You'll want to look for packages that work on Streams and from there it's just about piping your streams to output as necessary. Using Express or just the built-in HTTP you can accomplish this quite easily. Here's an example built around osx-audio which provides a PCM stream, lame which can encode a stream to mp3, and Express:
var Webcast = function(options) {
var lame = require('lame');
var audio = require('osx-audio');
var fs = require('fs');
// create the Encoder instance
var encoder = new lame.Encoder({
// input
channels: 2, // 2 channels (left and right)
bitDepth: 16, // 16-bit samples
sampleRate: 44100, // 44,100 Hz sample rate
// output
bitRate: options.bitrate,
outSampleRate: options.samplerate,
mode: (options.mono ? lame.MONO : lame.STEREO) // STEREO (default), JOINTSTEREO, DUALCHANNEL or MONO
});
var input = new audio.Input();
input.pipe(encoder);
// set up an express app
var express = require('express')
var app = express()
app.get('/stream.mp3', function (req, res) {
res.set({
'Content-Type': 'audio/mpeg3',
'Transfer-Encoding': 'chunked'
});
encoder.pipe(res);
});
var server = app.listen(options.port);
}
module.exports = Webcast;
How you get your input stream might be the most interesting part, but that will depend on your implementation. The popular request package is built around Streams as well though, so it might just be an HTTP request away!
On the web browser you have the HTML5 video element and the audio element. Both of them have sources. Each web browser supports different codecs natively. So you'll want to watch out for that if you're trying to stream mp3.
You don't need socket.io, you only need HTTP. Your app is reading a file, music.ogg, and for each chunk it reads, it will send it through the http server.

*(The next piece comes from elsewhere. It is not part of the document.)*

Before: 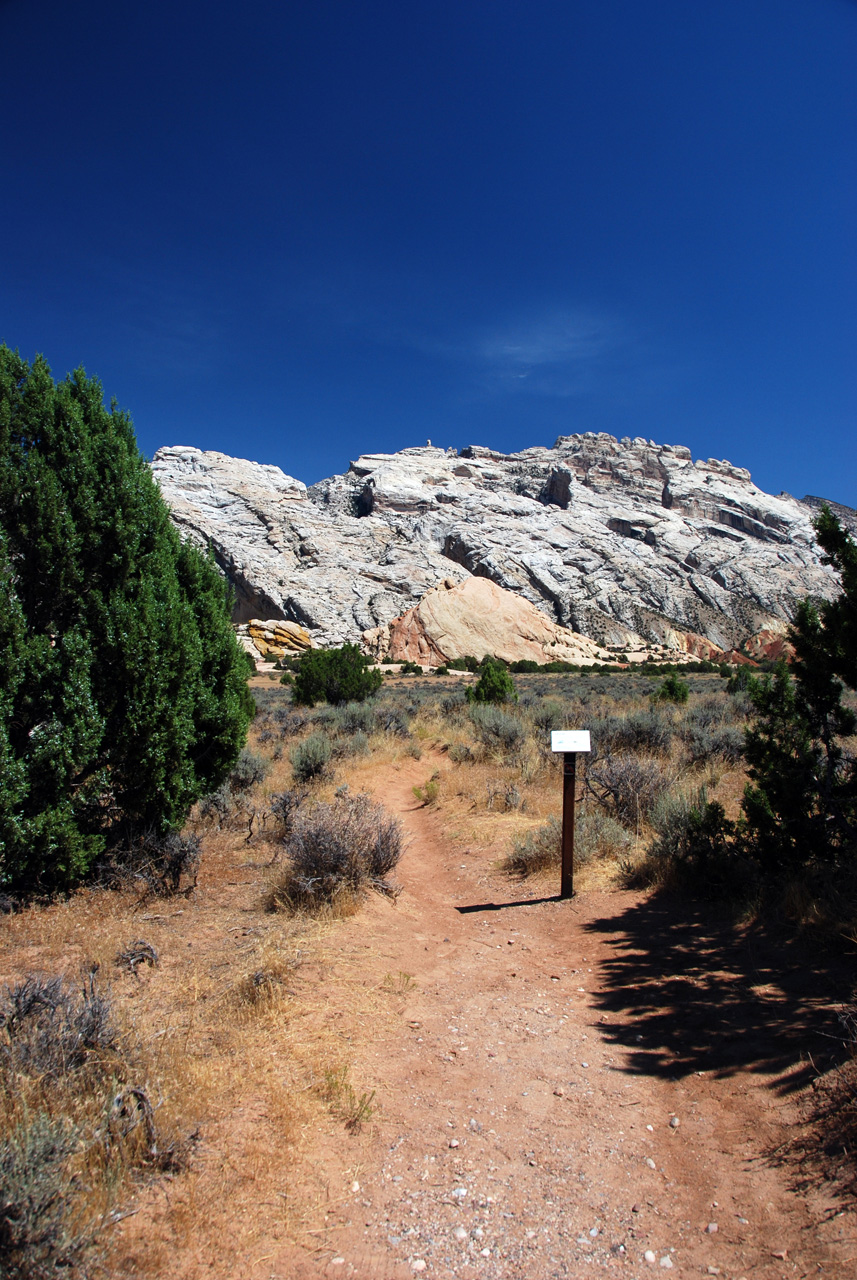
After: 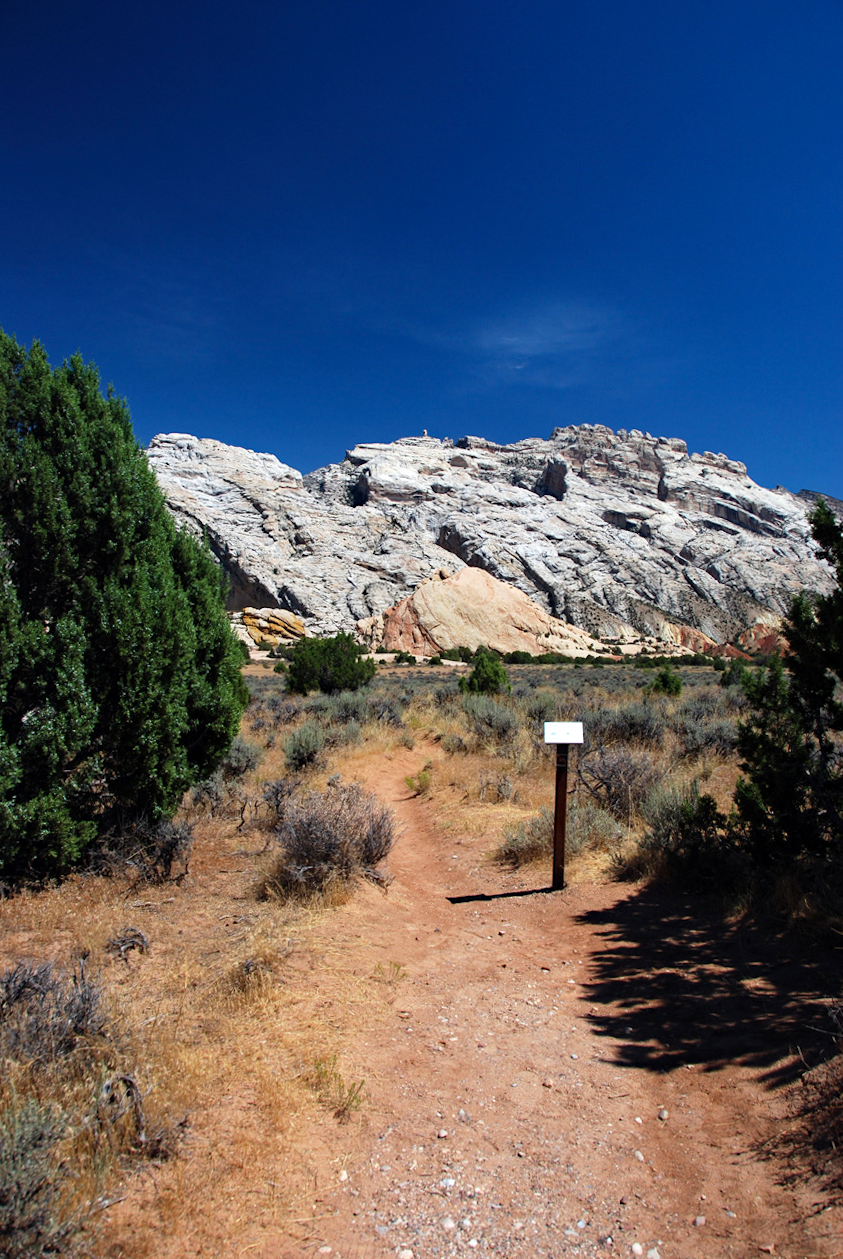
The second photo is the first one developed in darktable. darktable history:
crop and rotate: angle -0.622°
haze removal: compatibility mode true, adaptive false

It will be one single HTTP request that's kept open until the file is transferred.
Here's how your html will look:
<audio src="http://example.com/music.ogg"></audio>
And your nodejs code will be something like this (haven't tested this):
var http = require('http');
var fs = require('fs');
http.on('request', function(request, response) {
var inputStream = fs.open('/path/to/music_file.ogg');
inputStream.pipe(response);
})
I'm only using the ReadableStream.pipe method on the inputStream and the http and fs modules for the above code. If you want to transcode the audio file (for example, from mp3 to ogg) you'll want to find a module that does that and pipe the data from the file into the transcoder then into response:
// using some magical transcoder
inputStream.pipe(transcoder).pipe(response);
The method will call end on the stream whenever it's finished writing so that the HTTP request will be finished as soon as the file is done being read (and transcoded).
You can do this with node and RTC. There is some tools ready to use like SimpleWebRTC or EasyRTC. For what I already tested video is still a trouble, but audio works great.